ARLINGTON, Texas—Admit it or not, the Dallas Cowboys knew the stakes.
Beat the Buffalo Bills on Sunday and the Cowboys had a chance for a long winning streak. A soft schedule made five in a row realistic, and who knows how many more if they can use that stretch to work out their flaws.
So consider what happened against Buffalo a bit of a statement.
Tony Romo led Dallas to touchdowns on its first four drives, a solid defensive effort was capped by Terence Newman returning an interception for a touchdown and rookie kicker Dan Bailey made three field goals, powering the Cowboys past the Bills 44-7.
This thorough performance was a bit historic, too. Dallas scored its most points since Sept. 9, 2007, and enjoyed its most lopsided win since Oct. 22, 2000. The 37-point margin is bigger than any regular-season victory in Dallas with Jimmy Johnson, Bill Parcells or Barry Switzer on the sideline, quite a feat for Jason Garrett in his first full season on the job.
“I think that’s as good as we played against a team that’s credible,” Cowboys owner Jerry Jones said. “It shows we are making improvement.”
Dallas (5-4) was coming off a win over Seattle, and its next three foes are a combined 8-19.

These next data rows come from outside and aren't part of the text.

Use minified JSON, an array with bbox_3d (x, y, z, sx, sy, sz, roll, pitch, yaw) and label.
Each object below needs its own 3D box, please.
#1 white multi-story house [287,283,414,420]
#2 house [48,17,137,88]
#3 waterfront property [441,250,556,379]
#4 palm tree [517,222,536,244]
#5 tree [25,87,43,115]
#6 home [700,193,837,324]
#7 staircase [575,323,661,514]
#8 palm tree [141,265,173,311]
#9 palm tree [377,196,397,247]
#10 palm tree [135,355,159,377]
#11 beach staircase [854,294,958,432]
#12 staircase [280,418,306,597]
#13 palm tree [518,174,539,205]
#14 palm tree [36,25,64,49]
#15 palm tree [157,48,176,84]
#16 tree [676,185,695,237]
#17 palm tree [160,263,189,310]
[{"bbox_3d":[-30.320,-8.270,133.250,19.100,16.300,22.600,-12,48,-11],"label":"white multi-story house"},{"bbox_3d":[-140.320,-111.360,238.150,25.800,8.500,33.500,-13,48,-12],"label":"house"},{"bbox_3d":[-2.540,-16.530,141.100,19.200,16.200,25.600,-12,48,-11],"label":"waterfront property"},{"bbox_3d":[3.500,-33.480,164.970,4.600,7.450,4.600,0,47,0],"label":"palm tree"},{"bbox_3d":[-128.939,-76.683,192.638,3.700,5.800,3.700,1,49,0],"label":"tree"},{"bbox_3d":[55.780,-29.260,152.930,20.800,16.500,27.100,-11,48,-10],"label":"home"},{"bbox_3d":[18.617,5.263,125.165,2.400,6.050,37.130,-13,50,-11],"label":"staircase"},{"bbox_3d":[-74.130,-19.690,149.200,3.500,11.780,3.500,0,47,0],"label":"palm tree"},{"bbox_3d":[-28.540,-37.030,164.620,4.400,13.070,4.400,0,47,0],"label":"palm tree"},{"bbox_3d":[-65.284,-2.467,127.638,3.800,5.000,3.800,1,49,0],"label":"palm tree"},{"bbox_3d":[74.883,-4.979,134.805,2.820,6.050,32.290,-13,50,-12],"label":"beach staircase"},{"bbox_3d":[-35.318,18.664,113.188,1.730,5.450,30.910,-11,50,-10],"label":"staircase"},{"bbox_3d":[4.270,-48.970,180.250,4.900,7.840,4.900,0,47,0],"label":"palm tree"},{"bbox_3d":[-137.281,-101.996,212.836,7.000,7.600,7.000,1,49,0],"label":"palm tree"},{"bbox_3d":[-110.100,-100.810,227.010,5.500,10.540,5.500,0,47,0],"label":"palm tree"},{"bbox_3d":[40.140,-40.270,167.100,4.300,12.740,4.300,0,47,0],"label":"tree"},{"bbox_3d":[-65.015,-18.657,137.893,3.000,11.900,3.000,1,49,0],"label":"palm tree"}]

“We needed a game like this,” tight end Jason Witten said. “This needs to be the foundation of what lies ahead for this team.”
Romo put Dallas ahead 21-0 by throwing touchdown passes of 34 yards to Dez Bryant and 58 and 5 yards to Laurent Robinson. He hit his first 13 attempts and finished 23 of 26 (88.5 percent), setting the franchise record for single-game accuracy.
Romo didn’t lead any more touchdown drives after those first four possessions, but he also didn’t do anything to ruin what he’d built.
He had no interceptions and wasn’t sacked, avoiding both for a second straight week. Being error-free Sunday was especially noteworthy because he was facing the defense that leads the NFL in takeaways and was second in interceptions.
“We are learning a little bit about who we are and what we can do and what we are capable of doing,” Romo said. “We are starting to get better as the season keeps progressing.”
Romo is clearly benefiting from the rapid development of rookie running back DeMarco Murray. He turned 20 carries into 135 yards and a touchdown, and had 35 yards on six receptions. He was a concern of the defense all day, drawing enough attention to help open space for Romo to throw toward in the secondary.
Murray also continued to show it’s going to take a lot of guys to stop him as he made several highlight-worthy moves, such as hurdling safety Jairus Byrd and, on another play, cutting back across the field to turn a likely loss into a 25-yard gain.
“They can’t load the box on us and they can’t double team wide receivers,” Murray said.
Another reason for Romo’s crisp performance: He’s finally over the broken rib he suffered in Week 2. This was the first game he played since then without a special vest for protection.
Buffalo (5-4) lost its second straight and third in four games. The rout made it an especially bitter homecoming for coach Chan Gailey and running back Fred Jackson. Gailey coached the Cowboys to the playoffs in 1998-99, his only two years on the job, and Jackson grew up in this suburb, at one time living on the property that’s now Cowboys Stadium.
Gailey said he told the team they did little right, but that he still believes in them.
“We will regroup and continue to work to get better,” Gailey said. “But you have to go do it. Nobody’s going to give you anything in this league.”
Ryan Fitzpatrick was 20 of 31 for 146 yards and a touchdown, a 3-yarder to David Nelson punctuated by Nelson presenting the ball to his girlfriend—a Cowboys cheerleader.
Fitzpatrick helped make Cowboys cheerleaders happy all afternoon. He threw a season-worst three interceptions, two by Newman and another to Frank Walker at the 1-yard line on Buffalo’s final snap. He converted only 2 of 7 third-down attempts, and failed on his only fourth-down try.
This was the second straight ugly outing for Fitzpatrick, who recently signed a $59 million, six-year contract. His QB rating was 46.6, down from 51.9 in a loss to the Jets the previous week.
“We put in some good practice time and really thought we’d come out here and play well,” Fitzpatrick said. “It’s hard to even think ahead right now because of how embarrassing that loss was.”
Dallas’ defense was opportunistic from the start, with DeMarcus Ware sacking Fitzpatrick on Buffalo’s first offensive play. The Cowboys racked up four turnovers, including safety Gerald Sensabaugh forcing a fumble by Jackson. The local product still had a productive day, gaining 114 yards on 13 carries.
Bryant caught six passes for 74 yards, and Robinson had three catches for 73 yards. Witten caught five passes, pushing him past Hall of Famer Ozzie Newsome for the third place on the NFL’s career list for tight ends.
Bailey made field goals of 31, 36 and 45 yards. He’s made 21 straight, the third-best streak in franchise history.